Algorithm to simplify boolean expressions

Question

I want to simplify a very large boolean function of the form :

f(a1,a2,....,an)= (a1+a2+a5).(a2+a7+a11+a23+a34)......(a1+a3+an).

'.' means OR

'+' means AND

there may be 100 such terms ('.' with each other ) value of n may go upto 30.

Is there any feasible algorithm to simplify this?

NOTE: this is not a lab assignment, a small part of my project on rule generation by rough set where f is dissimilarity function.

Answer 1

The well-known ways to do this are:

• if the number of variables is less than 5, use the Karnaugh Map Algorithm
• if the number of variables is 5 or more, use the Quine McCluskey Algorithm

The second way is most commonly used on a computer. It's tabular and straight-forward. The first way is the best way to do by hand and is more fun, but you can't use it for anything more than 4 variables reliably.

Answer 2

If you represent the a values as an int or long where a1 has value 2, a2 has value 4, a3 has value 8 etc.:

int a = (a1 ? 2^1 : 0) + (a2 ? 2^2 : 0) + (a3 ? 2^3 : 0) + ...;

(wasting a bit to keep it simple and ignoring the fact that you'd be better off with an a0 = 1)
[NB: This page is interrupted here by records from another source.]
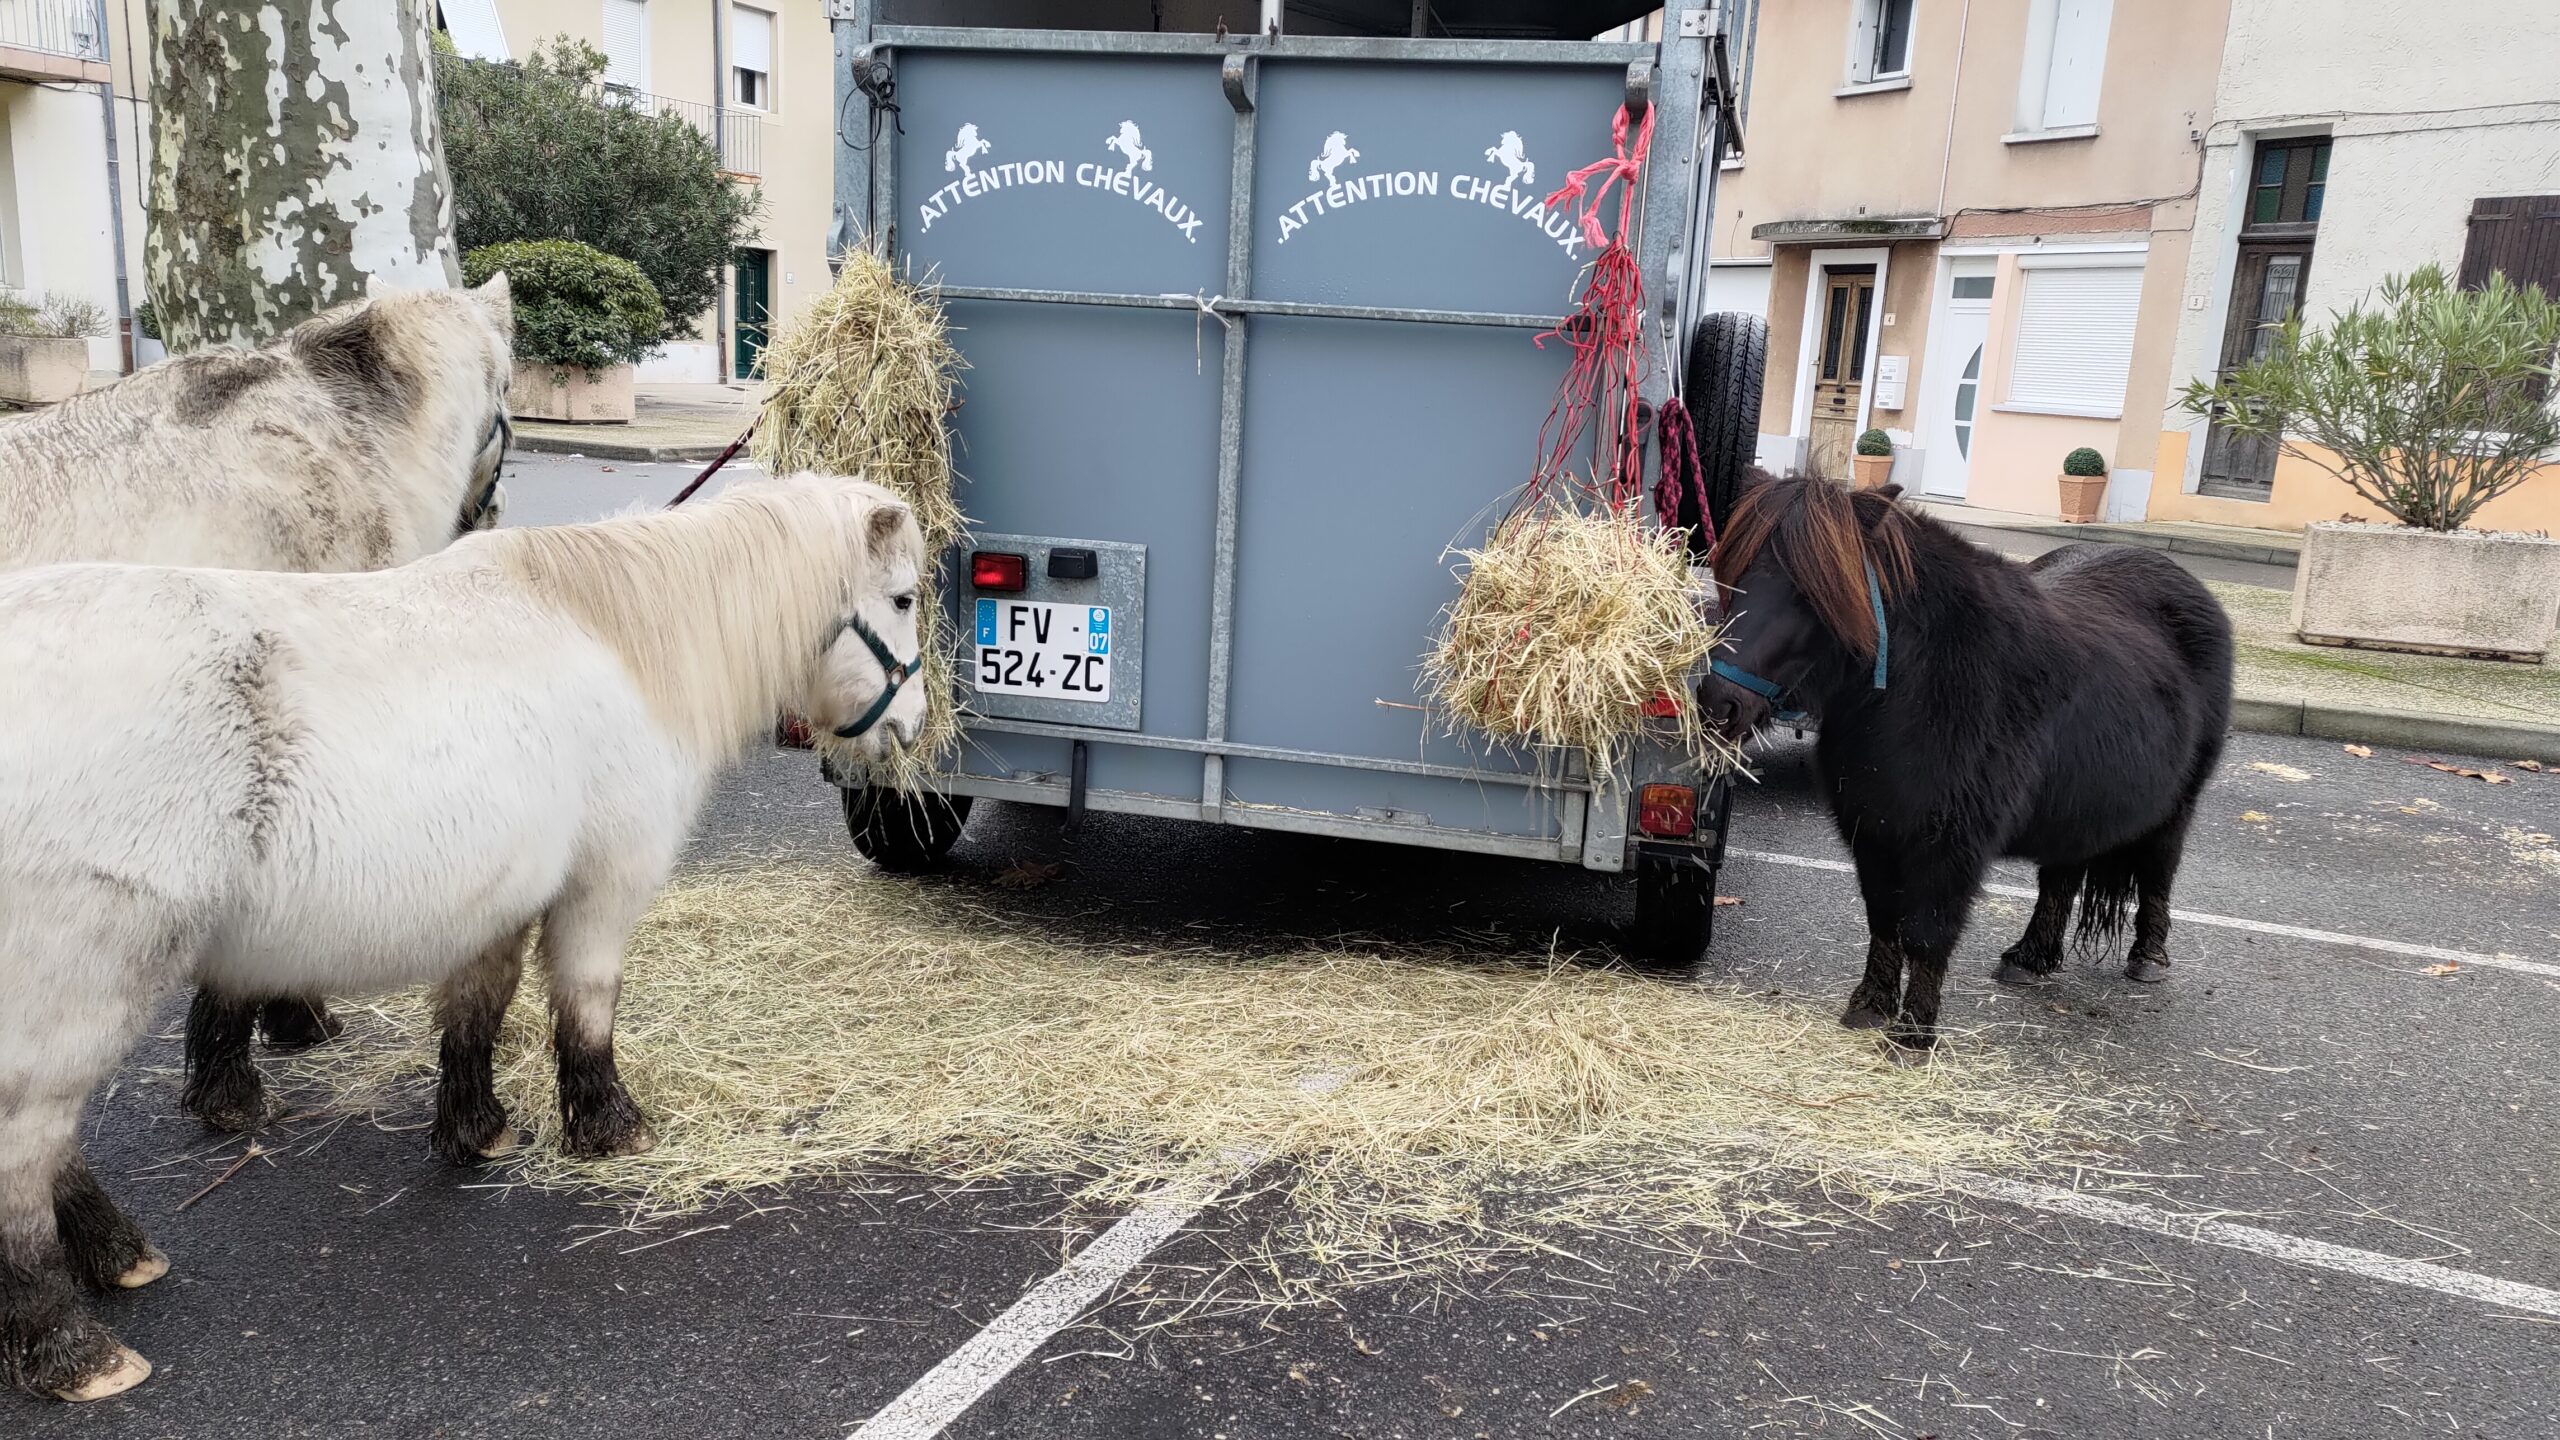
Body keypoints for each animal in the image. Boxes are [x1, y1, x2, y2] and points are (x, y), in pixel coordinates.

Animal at [0, 474, 927, 1401]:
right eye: (905, 599)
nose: (913, 728)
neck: (611, 632)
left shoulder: (503, 898)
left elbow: (478, 1007)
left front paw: (477, 1129)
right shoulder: (602, 889)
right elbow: (586, 1007)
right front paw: (608, 1127)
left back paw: (116, 1255)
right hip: (81, 984)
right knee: (25, 1148)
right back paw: (76, 1348)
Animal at [1698, 475, 2233, 1060]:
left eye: (1810, 591)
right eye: (1737, 576)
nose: (1718, 703)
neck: (1922, 687)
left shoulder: (1951, 844)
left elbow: (1928, 930)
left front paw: (1913, 1034)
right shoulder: (1873, 830)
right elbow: (1883, 919)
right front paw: (1869, 1007)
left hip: (2176, 808)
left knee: (2159, 870)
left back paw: (2147, 959)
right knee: (2061, 876)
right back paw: (2030, 958)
And you do the same for all of the terms:

long[] terms = ...;
terms[0] = 2^0 + 2^3 + 2^5           // a1+a2+a5
terms[1] = 2^2 + 2^7 + 2^23 + 2^34   // (a2+a7+a11+a23+a34)

Then you can find the result:

foreach(var term in terms)
{
   if (a & term == term) return true;
}
return false;

BUT this only works well for up to n=64. Above that it's messy.

Answer 3

The typical method is to use boolean algebra to reduce the statement to its simplest form.

If, for example, you have something like:

(A AND B) OR (A AND C)

you can convert it to a more simple form:

A AND (B OR C)